CFA Society India

2nd Private Markets Conference

Saturday, 7th February, 2026 Hotel Taj MG Road, Bengaluru #INPrivateMarkets

Vidhana Soudha

Raising Capital in India Today:
GP's Perspectives from Strategy to Fund Setup

Session 01
SV
Sameer Brij Verma
Founder & CIO, Northpoint Capital

KEY TAKEAWAYS

  • Market efficiency has increased drastically. In 2007–09, it could take 7–8 years for a company to reach ₹100 crore in revenue. Today, we are seeing that happen in a matter of months - a clear sign of how deeply the market has evolved.
  • This is the third generation of funds, where people are now buying deeply into the India story and, in many ways, are moving away from cross-border strategies or large global platforms to focus purely on the India market.
  • The solo GP model is still relatively new in India compared to global markets, particularly the US, where LPs are more comfortable with it.
  • As a solo GP, you have to be careful not to let your biases affect diversification, and avoid 'momentum traps'.

"With just 2–3% of market cap coming from VC-funded companies, there is substantial room for growth. 10 years from now, 15% of market cap will be generated by the new economy, and VC will have a significant role to play."

- Sameer Brij Verma

Family Offices: Leveling Up Private Markets

Session 02
DP
Deepak Padaki
President, Catamaran

KEY TAKEAWAYS

  • Returns are only one dimension for family offices - allocation also has to balance liquidity, safety, reputation, and philanthropy, which makes the process far more complex.
-----
## What needs to be done
Continue the CFA Society India private markets conference summary, starting after its final takeaway on family offices.

[Dataset records]
-----
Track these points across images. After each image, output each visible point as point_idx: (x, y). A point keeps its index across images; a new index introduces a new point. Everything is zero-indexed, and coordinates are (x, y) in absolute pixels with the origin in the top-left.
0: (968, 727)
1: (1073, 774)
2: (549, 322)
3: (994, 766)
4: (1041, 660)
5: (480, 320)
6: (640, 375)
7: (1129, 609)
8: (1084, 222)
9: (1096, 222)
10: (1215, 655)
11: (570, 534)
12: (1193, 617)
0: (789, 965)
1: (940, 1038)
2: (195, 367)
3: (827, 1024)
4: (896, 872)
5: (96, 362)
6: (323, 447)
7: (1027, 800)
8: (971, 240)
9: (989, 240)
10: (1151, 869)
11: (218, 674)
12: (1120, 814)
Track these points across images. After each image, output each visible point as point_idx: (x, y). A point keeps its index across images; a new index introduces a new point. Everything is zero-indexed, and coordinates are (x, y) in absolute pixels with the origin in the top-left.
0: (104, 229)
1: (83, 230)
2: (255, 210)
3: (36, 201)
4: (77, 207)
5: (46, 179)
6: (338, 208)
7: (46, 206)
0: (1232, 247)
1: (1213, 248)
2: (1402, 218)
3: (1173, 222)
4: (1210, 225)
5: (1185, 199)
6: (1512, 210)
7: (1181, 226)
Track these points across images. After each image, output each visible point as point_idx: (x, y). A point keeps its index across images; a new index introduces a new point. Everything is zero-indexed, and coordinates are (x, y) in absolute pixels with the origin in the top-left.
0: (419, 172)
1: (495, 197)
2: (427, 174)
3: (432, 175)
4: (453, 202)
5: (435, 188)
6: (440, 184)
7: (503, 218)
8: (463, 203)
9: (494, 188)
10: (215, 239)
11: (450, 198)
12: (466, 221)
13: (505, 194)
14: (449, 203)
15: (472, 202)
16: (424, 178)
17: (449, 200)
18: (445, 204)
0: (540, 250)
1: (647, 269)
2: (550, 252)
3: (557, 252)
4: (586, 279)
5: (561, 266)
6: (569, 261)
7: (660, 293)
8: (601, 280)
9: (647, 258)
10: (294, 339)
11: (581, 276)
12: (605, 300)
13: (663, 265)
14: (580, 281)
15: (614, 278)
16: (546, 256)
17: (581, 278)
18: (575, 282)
-----
## Written answer
  • It is not just about looking at a company and returns. It is about going deeper into the enablers of the ecosystem, asking whether we can fund them, improve the ecosystem and still generate returns. That's the family office approach, it's very different from pure investing in India.
  • Companies value family offices with good governance and often want them to stay through the IPO cycle to help manage market volatility.
  • Investing in early stage funds helps in identifying some winners and then directly investing in them.
  • The right time to exit depends on residual returns. If it is a good company, you may not exit fully irrespective of the tenure, maybe just de-risk. The real question is whether the current investment offers better future returns than a new opportunity.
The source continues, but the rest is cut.